Com todos esses problemas, os EUA ainda são a maior potência econômica do mundo. Por quanto tempo, ninguém sabe. Os que votaram em Trump, baseados na promessa de America Great Again (América Forte de Novo, em tradução livre), estão começando a se arrepender. Se antes ele era considerado um grande presidente na área econômica, pelo que fez em seu primeiro governo, hoje a realidade mudou.

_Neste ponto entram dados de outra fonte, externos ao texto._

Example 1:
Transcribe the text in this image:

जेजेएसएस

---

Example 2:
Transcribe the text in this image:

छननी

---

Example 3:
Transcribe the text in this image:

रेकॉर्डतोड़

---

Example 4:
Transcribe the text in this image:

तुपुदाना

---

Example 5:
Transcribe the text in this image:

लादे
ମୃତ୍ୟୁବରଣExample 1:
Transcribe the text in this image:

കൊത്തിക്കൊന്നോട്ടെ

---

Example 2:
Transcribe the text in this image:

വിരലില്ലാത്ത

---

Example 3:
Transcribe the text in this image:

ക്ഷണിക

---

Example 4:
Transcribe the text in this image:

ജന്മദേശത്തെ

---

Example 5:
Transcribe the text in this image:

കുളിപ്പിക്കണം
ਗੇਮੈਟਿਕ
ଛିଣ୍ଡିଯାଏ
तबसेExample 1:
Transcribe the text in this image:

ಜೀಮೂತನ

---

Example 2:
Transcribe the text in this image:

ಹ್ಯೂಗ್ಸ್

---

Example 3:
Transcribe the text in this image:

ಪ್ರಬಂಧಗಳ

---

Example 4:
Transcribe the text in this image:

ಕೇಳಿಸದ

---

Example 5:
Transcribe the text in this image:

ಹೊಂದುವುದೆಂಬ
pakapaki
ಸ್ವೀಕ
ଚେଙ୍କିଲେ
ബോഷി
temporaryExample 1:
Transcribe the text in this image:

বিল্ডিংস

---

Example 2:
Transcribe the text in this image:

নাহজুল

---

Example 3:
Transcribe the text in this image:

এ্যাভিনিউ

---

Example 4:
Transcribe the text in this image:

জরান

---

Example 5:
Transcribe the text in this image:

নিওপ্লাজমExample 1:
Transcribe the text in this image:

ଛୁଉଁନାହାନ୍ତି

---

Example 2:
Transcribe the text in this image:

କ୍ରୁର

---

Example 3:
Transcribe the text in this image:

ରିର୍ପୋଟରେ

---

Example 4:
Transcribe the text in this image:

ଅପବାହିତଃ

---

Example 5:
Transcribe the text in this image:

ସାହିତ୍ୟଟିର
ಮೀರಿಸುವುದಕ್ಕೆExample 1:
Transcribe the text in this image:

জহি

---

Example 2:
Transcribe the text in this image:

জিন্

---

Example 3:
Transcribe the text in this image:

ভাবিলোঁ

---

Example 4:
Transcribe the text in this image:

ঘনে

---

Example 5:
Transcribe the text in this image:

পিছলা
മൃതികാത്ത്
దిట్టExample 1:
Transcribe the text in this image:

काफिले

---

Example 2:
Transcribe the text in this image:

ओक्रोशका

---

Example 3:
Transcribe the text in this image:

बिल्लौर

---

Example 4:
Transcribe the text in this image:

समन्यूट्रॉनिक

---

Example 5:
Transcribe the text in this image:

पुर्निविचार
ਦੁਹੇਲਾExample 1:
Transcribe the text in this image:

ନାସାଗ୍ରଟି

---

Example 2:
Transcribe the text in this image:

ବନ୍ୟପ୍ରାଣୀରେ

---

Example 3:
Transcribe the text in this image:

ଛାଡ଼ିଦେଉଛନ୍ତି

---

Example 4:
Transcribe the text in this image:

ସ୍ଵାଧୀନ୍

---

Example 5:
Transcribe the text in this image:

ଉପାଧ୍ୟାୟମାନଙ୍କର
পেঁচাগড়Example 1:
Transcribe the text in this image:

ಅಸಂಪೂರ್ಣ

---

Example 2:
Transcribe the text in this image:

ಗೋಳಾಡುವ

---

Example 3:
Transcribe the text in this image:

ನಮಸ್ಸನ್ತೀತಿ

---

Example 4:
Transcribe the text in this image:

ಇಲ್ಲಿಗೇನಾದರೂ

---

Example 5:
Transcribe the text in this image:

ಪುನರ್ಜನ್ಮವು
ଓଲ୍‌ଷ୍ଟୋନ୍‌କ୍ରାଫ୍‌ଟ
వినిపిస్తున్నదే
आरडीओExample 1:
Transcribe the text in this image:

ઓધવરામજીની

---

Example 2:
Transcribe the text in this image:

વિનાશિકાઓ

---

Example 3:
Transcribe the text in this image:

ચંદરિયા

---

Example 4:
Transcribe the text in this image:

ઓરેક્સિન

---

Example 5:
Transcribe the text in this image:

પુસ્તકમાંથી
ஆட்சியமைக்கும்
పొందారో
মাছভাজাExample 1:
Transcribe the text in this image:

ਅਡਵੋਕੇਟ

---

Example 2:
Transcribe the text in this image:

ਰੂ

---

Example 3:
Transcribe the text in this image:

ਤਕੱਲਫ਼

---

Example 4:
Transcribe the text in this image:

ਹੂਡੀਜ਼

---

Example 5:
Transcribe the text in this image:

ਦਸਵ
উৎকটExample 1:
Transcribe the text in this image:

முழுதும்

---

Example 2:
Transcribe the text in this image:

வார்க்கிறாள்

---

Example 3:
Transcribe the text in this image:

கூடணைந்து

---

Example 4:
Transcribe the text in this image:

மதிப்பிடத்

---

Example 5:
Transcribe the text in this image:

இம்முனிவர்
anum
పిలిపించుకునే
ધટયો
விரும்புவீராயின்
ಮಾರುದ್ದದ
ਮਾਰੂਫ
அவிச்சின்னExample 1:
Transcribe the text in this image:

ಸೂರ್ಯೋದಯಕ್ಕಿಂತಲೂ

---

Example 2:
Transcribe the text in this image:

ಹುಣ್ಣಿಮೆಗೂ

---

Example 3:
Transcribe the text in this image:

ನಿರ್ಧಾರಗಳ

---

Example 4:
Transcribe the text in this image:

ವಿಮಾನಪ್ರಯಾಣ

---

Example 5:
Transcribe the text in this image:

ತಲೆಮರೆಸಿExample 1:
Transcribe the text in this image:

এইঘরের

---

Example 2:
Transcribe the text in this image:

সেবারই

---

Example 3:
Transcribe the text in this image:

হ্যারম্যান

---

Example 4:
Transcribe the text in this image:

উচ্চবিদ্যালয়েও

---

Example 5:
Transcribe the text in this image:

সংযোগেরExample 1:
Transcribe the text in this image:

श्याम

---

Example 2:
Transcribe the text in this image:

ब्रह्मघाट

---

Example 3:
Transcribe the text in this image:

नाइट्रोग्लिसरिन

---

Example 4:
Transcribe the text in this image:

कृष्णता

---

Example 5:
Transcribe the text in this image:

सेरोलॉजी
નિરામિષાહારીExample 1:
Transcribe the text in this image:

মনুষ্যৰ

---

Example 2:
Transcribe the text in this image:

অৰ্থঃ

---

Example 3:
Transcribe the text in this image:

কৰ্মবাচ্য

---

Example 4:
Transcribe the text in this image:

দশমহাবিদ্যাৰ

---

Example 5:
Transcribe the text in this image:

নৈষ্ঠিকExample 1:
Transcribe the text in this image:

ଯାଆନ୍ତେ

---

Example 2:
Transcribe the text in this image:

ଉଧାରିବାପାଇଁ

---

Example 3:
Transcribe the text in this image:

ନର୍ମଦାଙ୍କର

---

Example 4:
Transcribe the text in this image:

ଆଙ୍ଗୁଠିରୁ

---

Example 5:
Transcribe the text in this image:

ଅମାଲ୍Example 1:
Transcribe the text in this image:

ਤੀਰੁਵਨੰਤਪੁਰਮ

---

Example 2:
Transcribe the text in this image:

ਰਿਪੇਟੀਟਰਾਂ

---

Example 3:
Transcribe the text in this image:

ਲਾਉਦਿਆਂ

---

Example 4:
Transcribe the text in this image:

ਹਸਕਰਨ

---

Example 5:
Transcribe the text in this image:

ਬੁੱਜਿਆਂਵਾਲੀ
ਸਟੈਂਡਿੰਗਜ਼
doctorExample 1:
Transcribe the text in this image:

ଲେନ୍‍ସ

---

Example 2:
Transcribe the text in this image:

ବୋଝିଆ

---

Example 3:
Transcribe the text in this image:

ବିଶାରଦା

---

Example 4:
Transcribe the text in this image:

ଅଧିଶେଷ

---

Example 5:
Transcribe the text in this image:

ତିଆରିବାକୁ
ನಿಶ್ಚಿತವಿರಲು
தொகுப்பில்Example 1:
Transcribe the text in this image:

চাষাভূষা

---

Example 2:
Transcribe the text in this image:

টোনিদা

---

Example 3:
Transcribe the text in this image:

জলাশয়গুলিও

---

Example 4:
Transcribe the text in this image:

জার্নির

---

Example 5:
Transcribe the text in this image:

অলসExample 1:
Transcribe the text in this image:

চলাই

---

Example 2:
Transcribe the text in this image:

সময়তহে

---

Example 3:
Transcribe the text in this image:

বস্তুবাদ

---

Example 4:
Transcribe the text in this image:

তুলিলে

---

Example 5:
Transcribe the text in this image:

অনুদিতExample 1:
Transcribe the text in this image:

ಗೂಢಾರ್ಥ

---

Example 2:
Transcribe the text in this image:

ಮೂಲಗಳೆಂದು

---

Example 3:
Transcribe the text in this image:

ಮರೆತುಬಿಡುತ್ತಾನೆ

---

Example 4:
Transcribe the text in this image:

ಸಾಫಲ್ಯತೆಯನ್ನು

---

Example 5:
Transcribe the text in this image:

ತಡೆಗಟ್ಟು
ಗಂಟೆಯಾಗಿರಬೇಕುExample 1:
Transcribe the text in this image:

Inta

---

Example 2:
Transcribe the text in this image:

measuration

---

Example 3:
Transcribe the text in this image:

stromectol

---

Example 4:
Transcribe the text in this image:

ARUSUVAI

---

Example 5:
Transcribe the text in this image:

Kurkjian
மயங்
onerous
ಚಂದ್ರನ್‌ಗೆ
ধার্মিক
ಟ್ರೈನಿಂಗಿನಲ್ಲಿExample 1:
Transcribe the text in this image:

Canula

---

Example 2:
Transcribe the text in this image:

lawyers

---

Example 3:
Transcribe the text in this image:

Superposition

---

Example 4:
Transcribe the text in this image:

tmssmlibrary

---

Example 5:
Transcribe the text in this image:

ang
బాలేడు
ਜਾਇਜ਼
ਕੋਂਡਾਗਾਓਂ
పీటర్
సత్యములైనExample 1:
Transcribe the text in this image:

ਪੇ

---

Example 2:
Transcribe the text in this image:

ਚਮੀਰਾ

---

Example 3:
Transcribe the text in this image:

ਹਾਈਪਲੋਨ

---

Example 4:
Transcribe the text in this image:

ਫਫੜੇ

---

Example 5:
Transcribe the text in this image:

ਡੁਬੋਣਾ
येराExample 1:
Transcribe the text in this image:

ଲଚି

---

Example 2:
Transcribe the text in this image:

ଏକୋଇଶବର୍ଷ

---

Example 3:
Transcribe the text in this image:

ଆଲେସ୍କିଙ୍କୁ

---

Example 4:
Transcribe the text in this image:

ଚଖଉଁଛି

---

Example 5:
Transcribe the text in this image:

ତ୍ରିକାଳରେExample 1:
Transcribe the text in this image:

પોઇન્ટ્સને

O empresário Elon Musk, antes respeitado e admirado, vive momentos terríveis, pois as vendas dos carros Tesla caíram de forma assustadora. Pelas ruas, muitos modelos exibem adesivos que dizem o seguinte: “I bought it before all this happened” (Eu comprei o carro antes disso tudo acontecer). Há casos mais extremos em que concessionárias Tesla e seus carros estão sendo alvo de vandalismo, com incêndios e depredações.


A recessão mundial está a caminho e sentimos isso a cada dia. O grande sonho americano está se tornando um pesadelo jamais imaginado pelos imigrantes. São os novos tempos de incertezas, desafios e muita resiliência. O mundo está de cabeça para baixo e a maior potência entre os países vive dias de preços absurdos, de instabilidade econômica e de muita indefinição. Porém, pelo futuro dos filhos, ainda vale a pena sonhar. Até quando, ninguém sabe dizer!